The Kuwaiti Dinar is the currency in Kuwait (KW, KWT). The Kuwaiti Dinar is also known as the New Kuwaiti Dinar. The symbol for KWD can be written KD. The Kuwaiti Dinar is divided into 1000 fils. The exchange rate for the Kuwaiti Dinar was last updated on Today from The International Monetary Fund. The KWD conversion factor has 6 significant digits.
- Kuwait has a GDP (PPP) of 167.9 billion USD and per capita income of 81,800 USD, which makes it the fifth richest country in the world per capita.
- Kuwait has proven crude oil reserves of 104 million oil barrels (15 km³), estimated to be 10% of the world’s reserves. According to the Constitution of Kuwait, all natural resources in the country and the associated revenues are government property.
- As Kuwait is a tax-free country, the oil industry represents 80% of government revenue. Petroleum and petrochemicals account for nearly half of the GDP and 95% of all export earnings.
- Since 2003, increasing oil prices have led to an increase in the economy of Kuwait.
- In 2007, estimated exports stood at 59.97 billion USD and imports were about 17.74 billion USD.

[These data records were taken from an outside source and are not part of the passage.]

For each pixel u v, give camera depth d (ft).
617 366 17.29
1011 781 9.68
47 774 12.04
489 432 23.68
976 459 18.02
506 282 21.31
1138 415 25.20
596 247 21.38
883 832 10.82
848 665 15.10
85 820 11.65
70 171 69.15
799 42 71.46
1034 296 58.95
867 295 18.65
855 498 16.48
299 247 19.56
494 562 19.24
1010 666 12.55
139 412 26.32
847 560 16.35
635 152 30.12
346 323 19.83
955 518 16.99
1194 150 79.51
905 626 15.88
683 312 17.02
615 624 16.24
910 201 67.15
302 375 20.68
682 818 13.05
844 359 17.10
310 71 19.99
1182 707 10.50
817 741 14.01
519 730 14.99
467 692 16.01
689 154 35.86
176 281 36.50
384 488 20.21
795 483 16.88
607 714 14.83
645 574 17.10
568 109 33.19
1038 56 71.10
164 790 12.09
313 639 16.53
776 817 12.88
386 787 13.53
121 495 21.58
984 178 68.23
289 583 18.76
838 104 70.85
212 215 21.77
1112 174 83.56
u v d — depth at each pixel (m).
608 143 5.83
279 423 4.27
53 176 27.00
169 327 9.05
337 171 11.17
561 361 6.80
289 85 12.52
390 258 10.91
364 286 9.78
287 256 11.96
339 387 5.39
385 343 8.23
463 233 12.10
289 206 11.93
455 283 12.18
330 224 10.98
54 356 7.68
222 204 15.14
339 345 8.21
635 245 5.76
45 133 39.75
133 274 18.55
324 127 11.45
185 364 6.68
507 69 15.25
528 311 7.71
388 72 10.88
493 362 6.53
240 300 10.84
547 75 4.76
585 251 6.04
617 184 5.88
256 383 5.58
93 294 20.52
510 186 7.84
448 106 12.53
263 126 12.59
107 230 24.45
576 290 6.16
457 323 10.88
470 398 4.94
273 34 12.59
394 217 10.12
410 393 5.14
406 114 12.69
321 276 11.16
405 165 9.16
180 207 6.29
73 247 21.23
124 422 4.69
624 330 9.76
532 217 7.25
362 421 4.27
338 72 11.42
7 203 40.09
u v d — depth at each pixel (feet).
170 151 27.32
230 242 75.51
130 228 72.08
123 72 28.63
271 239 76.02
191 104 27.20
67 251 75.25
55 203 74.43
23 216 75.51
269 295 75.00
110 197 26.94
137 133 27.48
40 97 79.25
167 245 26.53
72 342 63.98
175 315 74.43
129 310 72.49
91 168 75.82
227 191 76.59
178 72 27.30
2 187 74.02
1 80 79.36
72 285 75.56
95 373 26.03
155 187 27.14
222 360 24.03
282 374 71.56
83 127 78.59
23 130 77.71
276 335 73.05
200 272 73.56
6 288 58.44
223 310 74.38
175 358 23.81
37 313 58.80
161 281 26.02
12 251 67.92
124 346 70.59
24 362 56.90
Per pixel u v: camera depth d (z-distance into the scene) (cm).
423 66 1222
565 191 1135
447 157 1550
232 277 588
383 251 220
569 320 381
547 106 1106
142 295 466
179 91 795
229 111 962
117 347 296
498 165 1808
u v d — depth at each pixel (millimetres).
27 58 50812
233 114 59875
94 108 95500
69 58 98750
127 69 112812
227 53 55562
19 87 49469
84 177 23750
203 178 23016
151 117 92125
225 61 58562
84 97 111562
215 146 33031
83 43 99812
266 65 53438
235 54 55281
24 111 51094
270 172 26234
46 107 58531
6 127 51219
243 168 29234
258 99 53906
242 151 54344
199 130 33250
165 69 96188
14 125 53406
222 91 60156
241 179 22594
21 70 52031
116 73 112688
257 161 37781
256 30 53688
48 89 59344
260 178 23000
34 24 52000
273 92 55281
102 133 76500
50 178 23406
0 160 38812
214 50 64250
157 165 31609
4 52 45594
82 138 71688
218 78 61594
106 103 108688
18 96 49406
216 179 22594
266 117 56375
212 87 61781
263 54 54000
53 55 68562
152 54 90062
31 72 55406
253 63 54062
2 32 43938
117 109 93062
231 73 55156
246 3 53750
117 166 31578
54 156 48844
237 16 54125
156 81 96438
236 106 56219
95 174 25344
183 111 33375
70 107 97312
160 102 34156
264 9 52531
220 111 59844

- The main exports are petroleum, petrochemicals, fertilizers, and financial services.
- Kuwait imports a wide range of products, from food and textiles to machinery.
- Kuwait's most important trading partners are Japan, the USA, India, South Korea, Singapore, China, the European Union, and Saudi Arabia.
- Japan is the largest consumer of Kuwaiti oil, followed by India, Singapore, and South Korea.
- The Kuwaiti Dinar was introduced in 1961 to replace the Gulf Rupee. At first it was equivalent to British Pound Sterling. As the Rupee was fixed at 1 shilling 6 pence, this resulted in a conversion rate of 13⅓ Rupees to the Dinar.
- When Iraq invaded Kuwait in 1990, the Iraqi Dinar replaced the Kuwaiti Dinar. Coins and a large quantity of banknotes were stolen by the invading forces. After liberation, the Kuwaiti Dinar was restored as the country's currency and a new banknote series was introduced.
- To date five series of Kuwaiti Dinar banknotes have been printed. The first series was issued following the pronouncement of the Kuwaiti Currency Law in 1960, which established the Kuwaiti Currency Board. This series was in circulation from April 1, 1961 to February 1, 1982 and consisted of denominations of ¼, ½, 1, 5, and 10 dinars.
- After the Central Bank of Kuwait replaced the Kuwait Currency Board, new ¼, ½, and 10 dinar notes were issued in November, 1970, followed by new 1 and 5 dinar notes in April, 1971. This second series was withdrawn on February 1, 1982.